# Revell/Matchbox 1:32 Dauntless instructions/decals



## sorlaegoldie (Jul 16, 2009)

Something strange happened in December - after hitting 55 I looked at all my space kits and thought why?? (To many discussions about grid lines on saucer domes and the merits of a certain star ships design). So off they go to ebay. Now into 1:32 aircraft. 

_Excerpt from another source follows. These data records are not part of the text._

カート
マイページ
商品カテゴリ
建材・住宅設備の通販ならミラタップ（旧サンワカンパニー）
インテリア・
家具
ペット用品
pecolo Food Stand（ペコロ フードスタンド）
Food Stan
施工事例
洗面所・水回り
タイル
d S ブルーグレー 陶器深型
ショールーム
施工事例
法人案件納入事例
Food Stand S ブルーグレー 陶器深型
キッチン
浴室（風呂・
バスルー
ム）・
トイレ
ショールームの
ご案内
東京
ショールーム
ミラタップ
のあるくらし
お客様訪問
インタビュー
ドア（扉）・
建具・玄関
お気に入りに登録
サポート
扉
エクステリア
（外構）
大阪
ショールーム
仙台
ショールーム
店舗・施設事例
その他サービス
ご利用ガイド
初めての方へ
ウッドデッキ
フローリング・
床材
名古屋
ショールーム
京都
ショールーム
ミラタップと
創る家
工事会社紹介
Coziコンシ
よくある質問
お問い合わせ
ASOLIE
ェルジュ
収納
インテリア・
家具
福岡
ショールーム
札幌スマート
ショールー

I bought a Revell 1:32 Dauntless but there are no instructions or decals. While the decals are a wee issue the instructions are a bit of a higher priority. So if any one has a copy either to sent or scan I would appreciate it. I will reimburse ant cost.


----------



## btbrush (Sep 20, 2010)

Also try joining and running an ad in the forums on hyperscale.com. Good folks there.


----------



## Elgava (Jan 27, 2013)

*Matchbox SBD 1/32 instructions*

I have an unopened box with decals and instructions. I will be glad to copy the instructions and send them on via US Mail. Just send me a note with your address to [email protected].  Very basic model but built-up it is a nice representation of the real thing. I saw the real thing at Oshkosh last year and was surprised to see how little it is in real-life. Almost like a T-34 I flew in VT-1 a hundred years ago. The biggest two kit flaws are the recessed indentation to load the bomb on the underside of the fuselage and the canopies do not really fit all that well. There are better decals than the ones that come with the kit which are French, USN and NZ. Cheers, ELGAVA


----------



## John P (Sep 1, 1999)

Here ya go. Had to wait till i got to my big scanner at work.


----------



## sorlaegoldie (Jul 16, 2009)

Many thanks to one and all.


----------